ゆるく揺さ振られる心地と優しく私の名前を呼ぶ声がして、私は霞みがかったような意識をゆっくりと起き上がらせた。もう一度呼ばれた名前を聞いて私が瞼を開くと、私の網膜にはふんわり笑う総司くんが写る。随分気持ち良さそうに寝てたねという言葉で私は自分が中庭で寝てしまっていたことに気付いた。
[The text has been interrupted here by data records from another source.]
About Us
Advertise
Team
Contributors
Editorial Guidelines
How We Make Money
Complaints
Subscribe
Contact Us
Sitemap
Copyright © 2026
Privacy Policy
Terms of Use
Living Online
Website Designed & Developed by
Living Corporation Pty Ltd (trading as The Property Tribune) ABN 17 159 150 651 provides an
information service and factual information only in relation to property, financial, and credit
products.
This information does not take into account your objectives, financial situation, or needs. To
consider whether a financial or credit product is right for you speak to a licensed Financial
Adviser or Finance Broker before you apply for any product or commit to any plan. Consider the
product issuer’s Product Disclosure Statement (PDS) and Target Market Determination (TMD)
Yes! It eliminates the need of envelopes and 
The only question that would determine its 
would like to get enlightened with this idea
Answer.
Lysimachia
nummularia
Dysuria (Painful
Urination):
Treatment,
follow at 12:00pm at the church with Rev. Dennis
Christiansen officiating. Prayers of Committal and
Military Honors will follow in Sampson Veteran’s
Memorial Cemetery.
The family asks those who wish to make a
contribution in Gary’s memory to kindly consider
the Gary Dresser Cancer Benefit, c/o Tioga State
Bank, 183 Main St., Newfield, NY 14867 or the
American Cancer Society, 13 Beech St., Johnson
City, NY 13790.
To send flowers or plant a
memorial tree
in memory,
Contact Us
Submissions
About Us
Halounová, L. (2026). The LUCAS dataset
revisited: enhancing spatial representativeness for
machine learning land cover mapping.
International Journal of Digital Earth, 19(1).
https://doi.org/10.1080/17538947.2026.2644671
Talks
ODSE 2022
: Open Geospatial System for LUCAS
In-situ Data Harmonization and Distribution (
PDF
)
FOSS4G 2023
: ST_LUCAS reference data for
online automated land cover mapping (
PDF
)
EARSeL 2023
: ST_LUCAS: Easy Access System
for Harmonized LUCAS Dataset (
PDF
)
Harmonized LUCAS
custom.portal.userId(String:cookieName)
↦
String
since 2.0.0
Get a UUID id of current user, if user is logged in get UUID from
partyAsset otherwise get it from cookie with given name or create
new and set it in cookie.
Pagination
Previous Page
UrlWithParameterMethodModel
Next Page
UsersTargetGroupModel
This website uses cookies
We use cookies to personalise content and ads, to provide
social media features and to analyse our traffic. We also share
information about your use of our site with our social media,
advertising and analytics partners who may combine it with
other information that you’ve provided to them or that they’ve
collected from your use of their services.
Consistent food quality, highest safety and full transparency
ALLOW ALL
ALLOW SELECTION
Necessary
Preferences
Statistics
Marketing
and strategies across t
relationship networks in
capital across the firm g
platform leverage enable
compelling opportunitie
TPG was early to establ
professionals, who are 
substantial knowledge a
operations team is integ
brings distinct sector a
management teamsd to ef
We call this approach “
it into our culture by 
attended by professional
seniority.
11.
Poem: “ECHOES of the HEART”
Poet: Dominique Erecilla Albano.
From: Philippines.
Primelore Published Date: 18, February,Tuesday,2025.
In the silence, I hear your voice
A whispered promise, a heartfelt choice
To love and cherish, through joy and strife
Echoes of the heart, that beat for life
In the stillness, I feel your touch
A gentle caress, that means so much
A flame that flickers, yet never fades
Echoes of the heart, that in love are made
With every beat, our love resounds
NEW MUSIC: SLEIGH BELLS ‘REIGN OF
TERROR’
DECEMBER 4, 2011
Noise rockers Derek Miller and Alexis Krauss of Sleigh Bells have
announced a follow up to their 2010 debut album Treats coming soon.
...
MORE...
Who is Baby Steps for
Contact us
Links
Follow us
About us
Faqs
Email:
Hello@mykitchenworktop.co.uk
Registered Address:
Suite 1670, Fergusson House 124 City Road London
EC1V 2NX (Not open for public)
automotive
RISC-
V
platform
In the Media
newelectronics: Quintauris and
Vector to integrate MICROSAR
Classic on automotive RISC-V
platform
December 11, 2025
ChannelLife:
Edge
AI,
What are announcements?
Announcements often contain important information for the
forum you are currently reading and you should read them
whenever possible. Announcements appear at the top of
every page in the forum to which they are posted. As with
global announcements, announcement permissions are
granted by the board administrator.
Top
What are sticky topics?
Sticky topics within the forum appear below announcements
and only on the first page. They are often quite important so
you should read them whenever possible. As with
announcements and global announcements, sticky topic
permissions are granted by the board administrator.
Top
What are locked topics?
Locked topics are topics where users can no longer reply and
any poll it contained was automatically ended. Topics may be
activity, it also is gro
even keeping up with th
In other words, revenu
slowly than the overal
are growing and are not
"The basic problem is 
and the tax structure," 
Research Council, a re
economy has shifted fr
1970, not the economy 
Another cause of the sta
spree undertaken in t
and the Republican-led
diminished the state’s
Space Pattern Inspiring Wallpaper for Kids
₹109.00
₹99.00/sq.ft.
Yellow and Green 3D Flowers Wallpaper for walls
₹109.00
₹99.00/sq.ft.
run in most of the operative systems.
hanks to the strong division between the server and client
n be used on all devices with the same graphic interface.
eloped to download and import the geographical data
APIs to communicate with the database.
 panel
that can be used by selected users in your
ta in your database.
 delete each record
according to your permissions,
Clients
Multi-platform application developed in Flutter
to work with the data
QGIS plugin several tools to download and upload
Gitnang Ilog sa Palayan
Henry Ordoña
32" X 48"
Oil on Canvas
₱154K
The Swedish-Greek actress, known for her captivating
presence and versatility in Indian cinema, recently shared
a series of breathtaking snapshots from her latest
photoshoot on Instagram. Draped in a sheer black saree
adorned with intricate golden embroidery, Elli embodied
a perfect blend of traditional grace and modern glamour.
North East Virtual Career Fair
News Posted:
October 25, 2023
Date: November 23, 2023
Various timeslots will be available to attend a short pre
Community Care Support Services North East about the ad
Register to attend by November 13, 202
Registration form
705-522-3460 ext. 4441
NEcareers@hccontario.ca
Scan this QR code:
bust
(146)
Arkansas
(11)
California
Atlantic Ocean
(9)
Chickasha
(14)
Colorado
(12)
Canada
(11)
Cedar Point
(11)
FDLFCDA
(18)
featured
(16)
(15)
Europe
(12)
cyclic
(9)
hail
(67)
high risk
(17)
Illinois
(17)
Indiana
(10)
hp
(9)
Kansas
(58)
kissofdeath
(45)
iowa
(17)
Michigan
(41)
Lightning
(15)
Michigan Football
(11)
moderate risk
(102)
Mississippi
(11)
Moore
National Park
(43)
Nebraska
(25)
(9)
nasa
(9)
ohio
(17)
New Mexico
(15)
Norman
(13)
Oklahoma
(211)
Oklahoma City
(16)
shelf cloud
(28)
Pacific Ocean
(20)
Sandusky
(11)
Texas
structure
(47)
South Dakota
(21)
なんだか素敵な夢を見ていた気がする。とても幸せな夢。まだはっきりとしない頭で私の顔を覗き込む総司くんにふにゃりと笑いかけると、総司くんの綺麗な翡翠色の目が優しく細められる。ああ、幸せだなぁ。

「どうしたの?幸せそうな顔してるよ」
「幸せな夢を見た気がする」
「ふーん、それって僕の夢だったりしないのかな」
「そうかもしれないね。ううん、きっとそう」
「それは嬉しいなぁ」

総司くんはくすっと笑って、私の髪を撫でた。それから私の横に座って、その大きな手で私の手を掬い上げて握る。

「僕もお昼寝しちゃおうかな」
「うん、一緒に寝よう?」

私が総司くんの肩に寄り掛かると、今日は随分と甘えてくるねと言って私を抱きしめる。総司くんの体温がじんわりと伝わって私はやっぱり幸せな気分になる。総司くんのいい匂いは、私を徐々に眠りへと引き込む。遠くで平助くんと左之さんが騒いでる声が聞こえる。世界は平和だなぁ。ずっとこの平和が続けばいいのにね。そこまで考えて私の意識は深い眠りへと沈む。眠りに沈みきる前に聞こえた優しい声はどこまでも美しく儚く聞こえた。